The Sri Krishna Temple at Guruvayoor and Mammiyoor Mahadeva Kshetra are quite literally joined at the hip. One does not exist without the other. No wonder is a pilgrimage to Guruvayoor Sri Krishna Temple deemed incomplete without a visit to the Mammiyoor Shiva Temple.


Legend has it that Sri Krishna who's idol adorned the temple in Dwaraka, handed it over to Udhava to have it installed in a sacred location with the help of Guru and Vayu (hence the name Guruvayoor). Consequently, the sacred place which was identified was already occupied by Lord Shiva. Lord Shiva who heard of the noble deed from Guru and Vayu decided to vacate his seat of penance. He subsequently moved to the present day Mammiyoor Temple, while Lord Krishna occupied the seat at (the present day) Guruvayoor Sri Krishna Temple. Another unique feature of this temple is that, it is probably the only temple which bestows equal status to both Lord Shiva and Lord Vishnu. Besides Shiva and Vishnu, the temple also houses Ganesha, Murugan, Ayyapan, Bhagavathi and Nagaraja.
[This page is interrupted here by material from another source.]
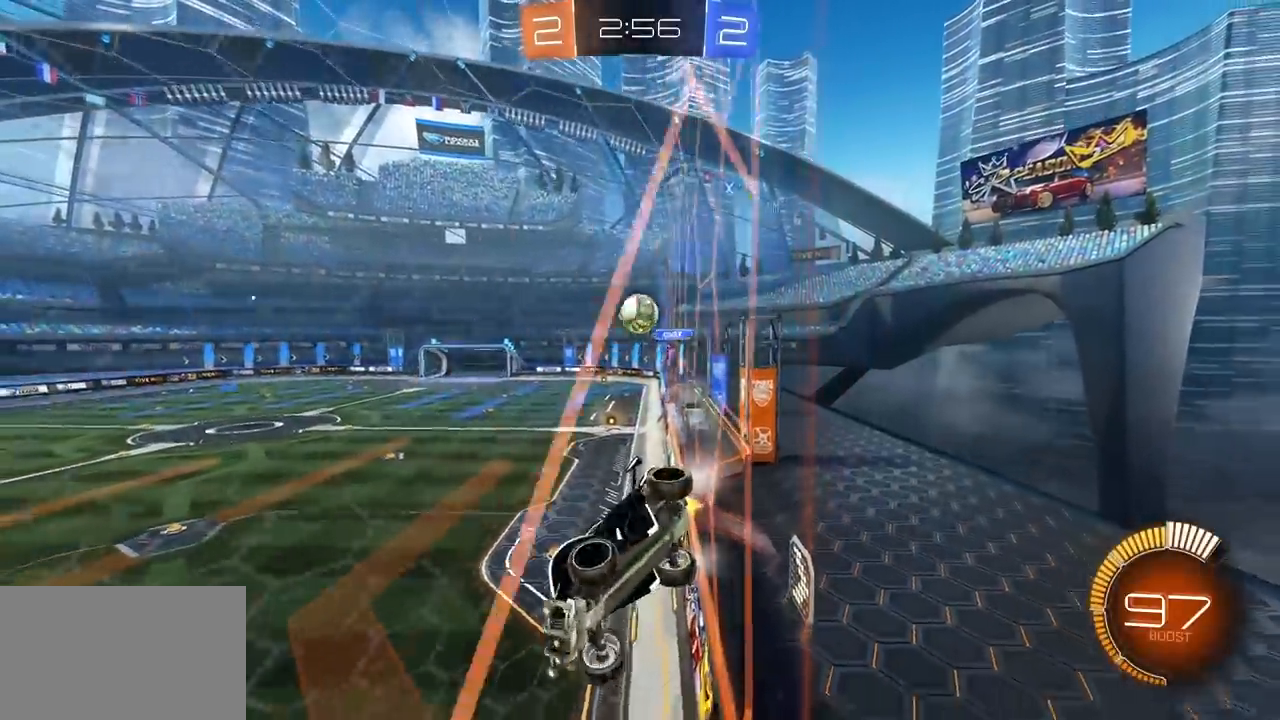
{"keys": ["a", "w"], "mouse": [], "mouse_move": "still", "events": [[133, "d", "up"], [183, "a", "down"], [317, "e", "down"], [467, "e", "up"]]}
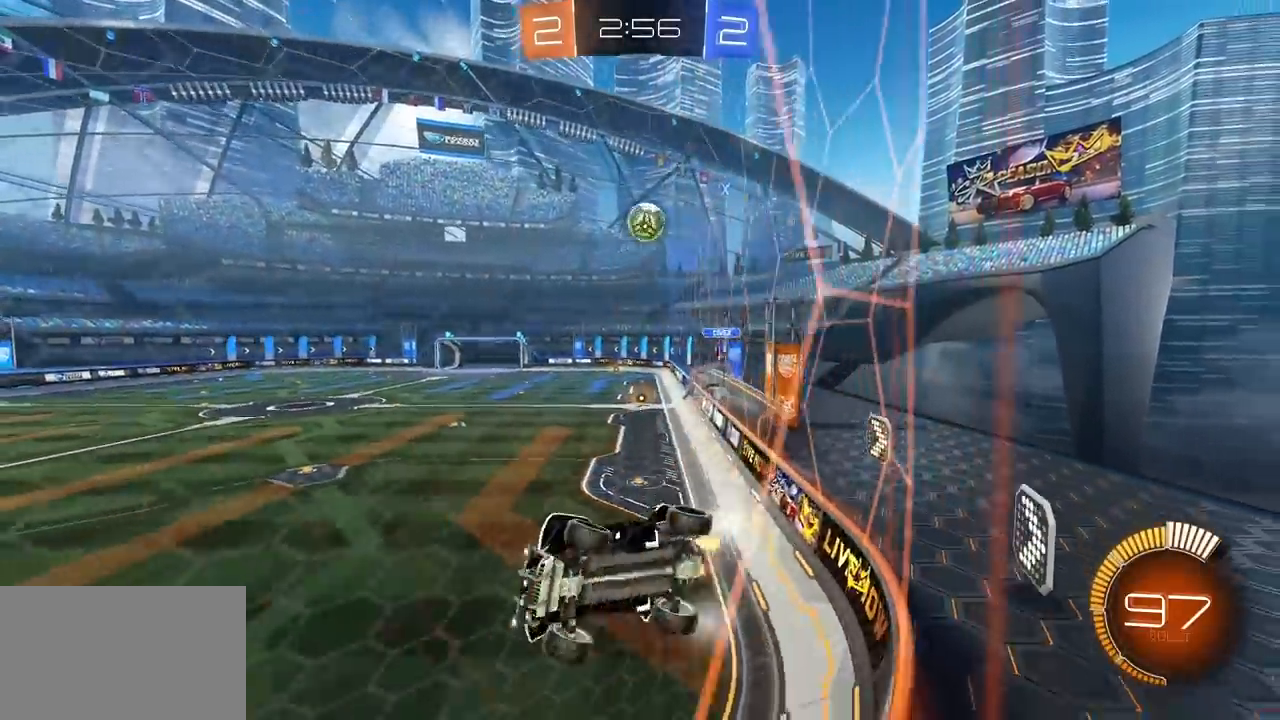
{"keys": ["a", "e", "w"], "mouse": ["right"], "mouse_move": "still", "events": [[100, "e", "down"], [200, "e", "up"], [433, "e", "down"], [483, "mouse_right", "down"]]}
Devotees must strictly adhere to the dress code here: Mundu and bare-chest for men and sarees or pavadas for women. Even though Guruvayoor temple has done-away with this rigid rule, Mammiyoor hasn't. In case you find yourself at Mammiyoor wearing pants, just remember to rent a mundu from the Chappal Stand. They let it out for a paltry Rs 25 for a single use. Women can also opt for this option.
Getting-there: The Kshetram is a mere one kilometer from the Guruvayoor temple and there are plenty of autos plying in that route, in case you do not want to walk in the hot sun.

Must-Do: Obey the dress code. In case you couldn't, enquire at the Chappal Stand for Mundus-on-rent.
Must-Don't: Clicking pictures inside the temple.